** Text provided **
Because the word frequency predictors were correlated, each predictor was regressed against the other in a separate model. The residuals of these models, which were highly correlated with the original predictors (r = 0.9; ps < .001), were used as predictors in the analysis. All two- and three-way interactions were included in the initial model. Non-significant interaction terms were removed from the model in a backwards simplification procedure in which the simplified model was compared with the previous model using a log-likelihood ratio test (p<.05). The final models resulting from this procedure are presented. Random intercepts for items and participants and random slopes for the two frequency predictors were included. When including interactions within the random effects structure, however, the models failed to converge and thus random slopes for the interactions were omitted from the analyses. The model estimates (β) provided are log-odds ratios that demonstrate the size of each main effect or interaction (a larger estimate means a larger effect).
Because previous cognate studies have tended to utilize a binary cognate/noncognate distinction, a similar predictor was included in place of Japanese cognate frequency. The cognate status factor was created using the Japanese cognate frequency data: all English items that had a Japanese cognate in the BCCWJ were labelled “cognate” and all those without were labelled “noncognate”. However, because a very low cognate frequency may indicate that the word may be unknown in the L1, a more conservative threshold of one occurrence per million words was used in a second cognate status predictor; in this case, all words that had cognates occurring at or above 1 per million words were labelled “cognate” and those with less than that were “noncognate”. These two cognate status measures were used in turn in separate models and in place of Japanese cognate frequency.
Results
Target item analyses
The result of the GLMM for the target items revealed a significant main effect of Japanese cognate frequency on accuracy rates. Specifically, English words with higher frequency Japanese cognates were more accurately selected than those with lower frequency cognates and those with no cognates (Table 3). The covariate English word frequency was highly significant, showing that more frequent targets were more accurately selected than less frequent targets. The second covariate, lexical proficiency, was also highly significant, showing that participants with higher lexical proficiency responded more accurately to target items than those of lower proficiency.
Results of the mixed-effects model for target items.
In addition, a significant interaction was observed between Japanese cognate frequency and participants’ lexical proficiency. This revealed that the cognate effect was greatest for lower proficiency test takers, while higher proficiency test takers were much less affected by differences in Japanese cognate frequency (Figure 1).

Plotted interaction of effects of log-transformed Japanese cognate frequency and lexical proficiency on target accuracy. Both measures are centred on the mean (zero), so lower values represent lower frequency/proficiency and higher values represent higher frequency/proficiency.
The above analysis was repeated replacing Japanese cognate frequency firstly with the binary cognate status predictor variable and secondly with the more restrictive cognate status predictor (⩾1 occurrence per million words). In both cases, the cognate status predictor remained significant in the final models, such that cognate items were more accurately responded to (β = −1.796, SE = .342, z = −5.251, p < .001; and β = −1.640, SE = 0.565, z = −2.903, p < .01, respectively).
Distractor item analyses
The result of the GLMM for the distractor item analyses revealed that all main effects were significant but all effects were in the opposite direction to those in the target items analysis (Table 4). That is, higher cognate frequency led to higher rejection rates, items with higher English word frequency were rejected more accurately and participants with higher lexical proficiency rejected more items accurately.

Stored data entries
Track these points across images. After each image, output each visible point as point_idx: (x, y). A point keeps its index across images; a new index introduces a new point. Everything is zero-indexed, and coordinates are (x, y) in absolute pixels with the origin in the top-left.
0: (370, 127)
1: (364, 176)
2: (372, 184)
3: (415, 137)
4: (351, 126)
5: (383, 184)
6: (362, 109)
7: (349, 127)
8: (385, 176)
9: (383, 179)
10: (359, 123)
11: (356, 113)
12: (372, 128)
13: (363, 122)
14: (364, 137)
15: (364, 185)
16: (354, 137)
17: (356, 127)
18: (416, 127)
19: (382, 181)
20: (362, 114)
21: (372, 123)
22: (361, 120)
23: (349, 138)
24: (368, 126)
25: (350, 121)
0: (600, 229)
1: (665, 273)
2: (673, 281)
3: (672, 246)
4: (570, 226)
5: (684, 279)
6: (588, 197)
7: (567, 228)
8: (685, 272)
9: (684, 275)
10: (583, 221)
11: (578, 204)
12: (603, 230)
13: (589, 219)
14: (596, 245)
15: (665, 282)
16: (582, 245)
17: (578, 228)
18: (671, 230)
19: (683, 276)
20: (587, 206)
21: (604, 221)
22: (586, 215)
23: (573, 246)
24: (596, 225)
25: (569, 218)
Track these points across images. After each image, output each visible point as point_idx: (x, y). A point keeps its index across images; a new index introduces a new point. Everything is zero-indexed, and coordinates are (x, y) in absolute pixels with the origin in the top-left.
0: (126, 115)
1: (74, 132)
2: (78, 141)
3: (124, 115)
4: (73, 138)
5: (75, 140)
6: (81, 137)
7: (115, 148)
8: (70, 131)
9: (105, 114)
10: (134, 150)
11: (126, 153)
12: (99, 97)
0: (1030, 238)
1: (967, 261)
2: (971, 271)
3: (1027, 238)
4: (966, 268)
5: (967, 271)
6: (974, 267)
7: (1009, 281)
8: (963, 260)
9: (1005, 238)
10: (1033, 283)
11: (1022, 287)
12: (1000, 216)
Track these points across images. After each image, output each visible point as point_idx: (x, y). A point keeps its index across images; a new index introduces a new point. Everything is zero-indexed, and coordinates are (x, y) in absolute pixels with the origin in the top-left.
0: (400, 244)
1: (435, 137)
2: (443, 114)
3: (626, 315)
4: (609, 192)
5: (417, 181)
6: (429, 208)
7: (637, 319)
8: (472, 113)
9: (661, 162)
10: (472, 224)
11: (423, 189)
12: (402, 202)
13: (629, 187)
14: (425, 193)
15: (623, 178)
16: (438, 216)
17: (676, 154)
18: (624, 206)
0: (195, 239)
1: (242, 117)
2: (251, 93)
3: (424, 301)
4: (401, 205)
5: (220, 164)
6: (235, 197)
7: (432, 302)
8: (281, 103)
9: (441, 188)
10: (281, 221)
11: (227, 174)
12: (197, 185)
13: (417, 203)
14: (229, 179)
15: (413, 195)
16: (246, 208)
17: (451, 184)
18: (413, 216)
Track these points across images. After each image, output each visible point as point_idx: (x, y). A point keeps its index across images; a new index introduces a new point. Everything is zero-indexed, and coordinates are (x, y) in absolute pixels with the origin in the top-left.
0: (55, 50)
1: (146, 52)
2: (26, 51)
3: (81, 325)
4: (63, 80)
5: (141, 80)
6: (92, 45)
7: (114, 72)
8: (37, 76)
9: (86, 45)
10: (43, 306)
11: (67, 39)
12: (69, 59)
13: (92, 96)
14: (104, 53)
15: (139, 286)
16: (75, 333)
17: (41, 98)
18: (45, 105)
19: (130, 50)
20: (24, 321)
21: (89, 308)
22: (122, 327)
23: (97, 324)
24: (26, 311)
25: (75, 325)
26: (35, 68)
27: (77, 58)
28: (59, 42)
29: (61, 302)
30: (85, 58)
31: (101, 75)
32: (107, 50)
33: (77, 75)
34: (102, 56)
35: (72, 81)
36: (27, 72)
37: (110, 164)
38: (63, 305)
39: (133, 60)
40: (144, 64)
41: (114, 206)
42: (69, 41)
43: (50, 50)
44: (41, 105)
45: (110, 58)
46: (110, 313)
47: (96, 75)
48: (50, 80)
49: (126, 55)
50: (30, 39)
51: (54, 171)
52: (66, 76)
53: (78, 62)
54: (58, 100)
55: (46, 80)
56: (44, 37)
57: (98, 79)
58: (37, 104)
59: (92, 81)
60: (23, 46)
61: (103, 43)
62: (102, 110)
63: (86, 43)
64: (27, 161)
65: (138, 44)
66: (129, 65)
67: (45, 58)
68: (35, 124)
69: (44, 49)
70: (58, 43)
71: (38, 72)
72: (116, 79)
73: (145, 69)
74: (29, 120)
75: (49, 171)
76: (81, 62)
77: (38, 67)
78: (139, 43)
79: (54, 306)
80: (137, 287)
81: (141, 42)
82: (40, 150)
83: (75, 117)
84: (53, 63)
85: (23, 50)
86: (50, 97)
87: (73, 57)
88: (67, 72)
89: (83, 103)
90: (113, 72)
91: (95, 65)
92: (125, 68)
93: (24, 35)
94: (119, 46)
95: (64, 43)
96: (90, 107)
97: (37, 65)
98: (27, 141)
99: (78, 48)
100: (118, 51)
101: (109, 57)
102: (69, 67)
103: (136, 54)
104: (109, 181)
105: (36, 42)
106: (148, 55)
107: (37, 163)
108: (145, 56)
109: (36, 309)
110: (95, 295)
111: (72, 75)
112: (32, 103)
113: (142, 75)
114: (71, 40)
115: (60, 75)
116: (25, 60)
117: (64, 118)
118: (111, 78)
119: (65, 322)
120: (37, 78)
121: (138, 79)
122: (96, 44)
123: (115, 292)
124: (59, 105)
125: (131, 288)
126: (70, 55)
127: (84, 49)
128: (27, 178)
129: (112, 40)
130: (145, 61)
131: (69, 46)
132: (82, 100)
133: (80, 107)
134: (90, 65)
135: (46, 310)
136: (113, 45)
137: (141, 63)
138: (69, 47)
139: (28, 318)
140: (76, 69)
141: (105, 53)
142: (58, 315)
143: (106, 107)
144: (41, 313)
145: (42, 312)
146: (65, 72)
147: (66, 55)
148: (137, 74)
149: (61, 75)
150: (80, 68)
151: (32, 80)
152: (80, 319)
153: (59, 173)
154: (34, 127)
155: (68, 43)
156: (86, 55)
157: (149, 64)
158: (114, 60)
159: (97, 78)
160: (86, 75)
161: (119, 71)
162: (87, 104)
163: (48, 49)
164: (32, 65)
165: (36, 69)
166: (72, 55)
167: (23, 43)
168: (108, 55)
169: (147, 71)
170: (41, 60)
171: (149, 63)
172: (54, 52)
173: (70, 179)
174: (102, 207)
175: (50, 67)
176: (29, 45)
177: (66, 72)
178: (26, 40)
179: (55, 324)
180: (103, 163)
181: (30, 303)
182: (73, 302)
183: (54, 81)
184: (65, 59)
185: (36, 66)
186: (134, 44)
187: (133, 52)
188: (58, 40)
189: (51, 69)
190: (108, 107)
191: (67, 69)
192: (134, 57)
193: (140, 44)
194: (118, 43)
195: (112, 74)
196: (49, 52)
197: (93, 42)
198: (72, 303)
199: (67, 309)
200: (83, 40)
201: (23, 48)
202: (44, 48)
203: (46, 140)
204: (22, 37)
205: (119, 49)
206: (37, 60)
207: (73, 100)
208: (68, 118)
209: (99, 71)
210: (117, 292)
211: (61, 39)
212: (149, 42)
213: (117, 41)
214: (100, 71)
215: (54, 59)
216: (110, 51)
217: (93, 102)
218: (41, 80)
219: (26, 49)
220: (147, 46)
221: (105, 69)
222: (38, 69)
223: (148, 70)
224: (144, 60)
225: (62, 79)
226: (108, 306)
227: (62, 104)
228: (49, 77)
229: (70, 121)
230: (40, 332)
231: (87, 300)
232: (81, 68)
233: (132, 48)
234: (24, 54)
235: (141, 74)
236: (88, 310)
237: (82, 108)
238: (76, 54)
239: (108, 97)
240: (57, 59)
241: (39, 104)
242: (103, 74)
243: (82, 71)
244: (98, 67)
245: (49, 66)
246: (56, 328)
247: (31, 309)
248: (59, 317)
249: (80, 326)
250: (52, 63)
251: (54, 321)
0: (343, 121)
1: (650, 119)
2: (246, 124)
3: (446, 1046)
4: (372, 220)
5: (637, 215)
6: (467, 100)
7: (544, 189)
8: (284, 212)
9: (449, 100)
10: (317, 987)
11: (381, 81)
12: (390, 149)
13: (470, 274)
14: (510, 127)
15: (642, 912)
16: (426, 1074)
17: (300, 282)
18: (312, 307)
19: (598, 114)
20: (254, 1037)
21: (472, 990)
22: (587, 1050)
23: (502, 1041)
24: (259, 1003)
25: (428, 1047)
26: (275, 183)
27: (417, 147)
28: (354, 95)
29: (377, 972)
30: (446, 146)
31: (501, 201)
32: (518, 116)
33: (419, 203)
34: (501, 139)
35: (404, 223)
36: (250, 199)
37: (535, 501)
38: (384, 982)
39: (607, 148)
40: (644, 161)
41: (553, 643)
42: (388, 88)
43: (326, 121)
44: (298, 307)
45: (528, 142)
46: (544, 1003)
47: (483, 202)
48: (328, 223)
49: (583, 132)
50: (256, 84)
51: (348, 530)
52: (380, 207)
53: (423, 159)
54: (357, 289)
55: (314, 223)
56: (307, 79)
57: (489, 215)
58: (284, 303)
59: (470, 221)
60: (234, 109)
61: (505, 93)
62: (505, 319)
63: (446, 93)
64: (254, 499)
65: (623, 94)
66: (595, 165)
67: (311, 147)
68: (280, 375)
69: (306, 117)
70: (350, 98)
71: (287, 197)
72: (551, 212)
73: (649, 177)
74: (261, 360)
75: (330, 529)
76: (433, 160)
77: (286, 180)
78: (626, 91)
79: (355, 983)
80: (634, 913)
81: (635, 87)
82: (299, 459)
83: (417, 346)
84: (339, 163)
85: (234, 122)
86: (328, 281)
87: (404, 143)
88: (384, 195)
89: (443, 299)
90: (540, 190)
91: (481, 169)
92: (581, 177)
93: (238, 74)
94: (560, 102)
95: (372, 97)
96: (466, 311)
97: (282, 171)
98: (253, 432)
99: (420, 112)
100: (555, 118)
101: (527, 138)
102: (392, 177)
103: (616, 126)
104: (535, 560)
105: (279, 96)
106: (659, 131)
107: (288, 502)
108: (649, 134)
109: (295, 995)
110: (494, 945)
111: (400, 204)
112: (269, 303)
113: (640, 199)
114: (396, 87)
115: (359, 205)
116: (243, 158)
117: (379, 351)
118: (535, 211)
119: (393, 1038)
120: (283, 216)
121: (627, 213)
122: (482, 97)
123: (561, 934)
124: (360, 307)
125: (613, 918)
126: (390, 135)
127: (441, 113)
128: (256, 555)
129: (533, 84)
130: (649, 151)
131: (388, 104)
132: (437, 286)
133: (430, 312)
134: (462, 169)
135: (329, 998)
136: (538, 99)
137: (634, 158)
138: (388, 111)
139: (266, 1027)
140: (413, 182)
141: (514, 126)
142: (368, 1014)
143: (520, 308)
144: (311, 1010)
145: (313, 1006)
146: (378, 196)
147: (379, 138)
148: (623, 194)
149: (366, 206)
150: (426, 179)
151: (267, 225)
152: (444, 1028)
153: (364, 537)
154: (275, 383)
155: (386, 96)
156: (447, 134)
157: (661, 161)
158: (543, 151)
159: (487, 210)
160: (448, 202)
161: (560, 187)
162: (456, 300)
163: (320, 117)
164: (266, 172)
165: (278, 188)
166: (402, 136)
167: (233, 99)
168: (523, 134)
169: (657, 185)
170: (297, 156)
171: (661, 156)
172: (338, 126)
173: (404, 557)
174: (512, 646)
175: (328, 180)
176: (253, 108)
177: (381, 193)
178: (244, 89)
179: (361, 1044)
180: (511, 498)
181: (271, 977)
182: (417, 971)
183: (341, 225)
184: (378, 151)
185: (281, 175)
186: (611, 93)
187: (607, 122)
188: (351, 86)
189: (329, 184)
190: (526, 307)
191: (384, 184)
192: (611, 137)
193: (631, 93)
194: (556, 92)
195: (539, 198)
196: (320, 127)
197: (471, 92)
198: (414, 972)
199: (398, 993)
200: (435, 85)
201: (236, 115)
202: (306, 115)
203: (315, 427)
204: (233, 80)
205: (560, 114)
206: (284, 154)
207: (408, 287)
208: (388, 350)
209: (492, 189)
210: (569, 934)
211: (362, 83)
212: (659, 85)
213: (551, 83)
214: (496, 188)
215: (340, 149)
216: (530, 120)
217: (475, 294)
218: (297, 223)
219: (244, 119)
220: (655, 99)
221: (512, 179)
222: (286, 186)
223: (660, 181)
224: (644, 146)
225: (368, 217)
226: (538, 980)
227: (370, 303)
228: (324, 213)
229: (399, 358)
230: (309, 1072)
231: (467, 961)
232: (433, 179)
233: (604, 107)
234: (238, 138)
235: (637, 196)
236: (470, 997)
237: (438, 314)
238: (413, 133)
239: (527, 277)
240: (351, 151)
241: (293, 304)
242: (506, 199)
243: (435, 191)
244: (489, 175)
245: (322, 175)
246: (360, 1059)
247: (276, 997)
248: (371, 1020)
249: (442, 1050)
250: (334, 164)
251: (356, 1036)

** What this task involves **
In the cognate study text, what threshold did the more conservative cognate status predictor use? Work only from the text.

** Task result **
One occurrence per million words.